Even though the markets have sailed through negative developments in recent months, investors who are over-exposed to narrow market segments should exercise caution in the next 3-6 months, says Aashish P Somaiyaa, CEO – WhiteOak Capital Asset Management, in an e-mail interaction with Abhishek Kumar.
Markets have interacted with several negative developments in recent months, from the rise in oil prices to the Israel crisis. What is behind the resilience?
Not just the West Asian flare up, markets seem to be sanguine about US interest rates, and the upcoming political season. This could be due to investors’ confidence in the domestic economy and the recent effect of the sharp run-up since March this year. Having said that, investors who are over-exposed to a narrow segment of the market, be it sector or market capitalisation, should exercise caution in the next 3-6 months.
Hybrid funds are the center of attention with back-to-back fund launches. For investors, which hybrid category makes most sense right now?
The view on equity is mixed right now — there are some concerns in the near term but the medium-to-long term outlook remains bullish. In such a scenario, investors should prefer mixed asset funds. If we take risks around geo-political factors into consideration, multi-asset funds emerge as a better option among hybrid offerings. The global macro is subject to serious risks, which can weigh down the equity market and provide tailwind to gold. In addition, the interest rates are at historic highs and the rupee is near all-time lows. Any reversal will lead to gains for bonds.
Your flexicap scheme has 100 stocks with almost 80 of them having less than 1% weight. Isn't it over-diversified?
You have to create active weights in your portfolio to generate outperformance over the benchmark BSE 500. In our scheme, the active weight in this portfolio is north of 60 per cent.

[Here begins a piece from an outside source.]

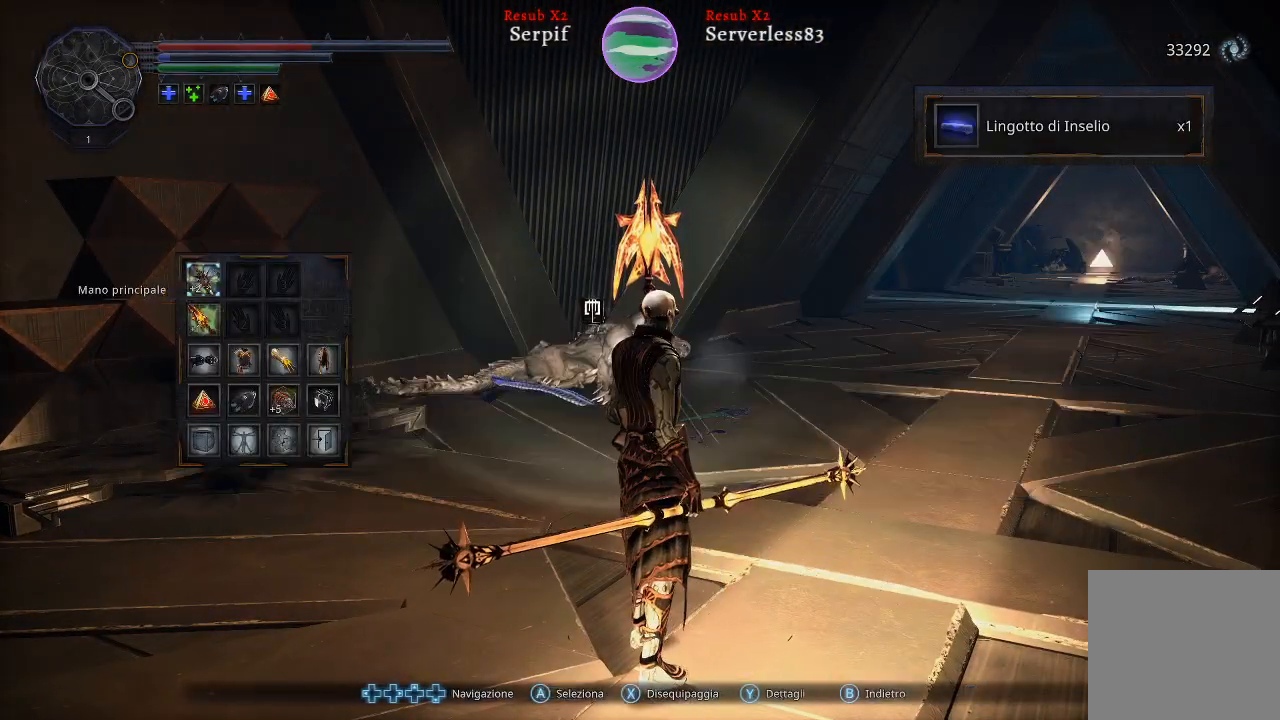
{"buttons": [], "left_stick": "center", "right_stick": "center", "events": [[133, "DPAD_DOWN", "down"], [233, "DPAD_DOWN", "up"]]}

The idea behind having broad portfolios is to prevent a particular theme or a style from having a large sway on the performance. This is crucial as you are competing with the benchmark, which itself has no biases based on style, theme or market-cap.
You have stopped taking lump sum flows into multicap and midcap funds despite their small size. What is the reason?
Equities’ performance is cyclical in nature, which is more pronounced in narrow segments like smallcaps and midcaps. Given that it’s near impossible to consistently time the entry and exit, a staggered approach is a better investment option. Further, there is a predisposition amongst investors to choose funds based on recent past performance. This leads to higher inflows at the wrong time. Hence, it’s better for investors and the fund managers if the money is spread out over time.
In mcaps, where are you seeing better opportunities? Have you raised allocation in any of the segments in flexicap and multicap funds?
We do not take sectoral or market cap level calls. Stock-specific fundamentals drive the stock selection. There are good stocks even in segments facing numerous headwinds. In our flexicap fund, the mid and smallcap allocation generally range from 30-50 per cent. In the multicap fund, they range from 50-70 per cent. However, if some pockets run up considerably, the team reviews portfolio positions.
What is the suggested equity allocation in your hybrid models?
Equity exposure in the balanced advantage fund was around 55 per cent at the end of September. That’s the midrange.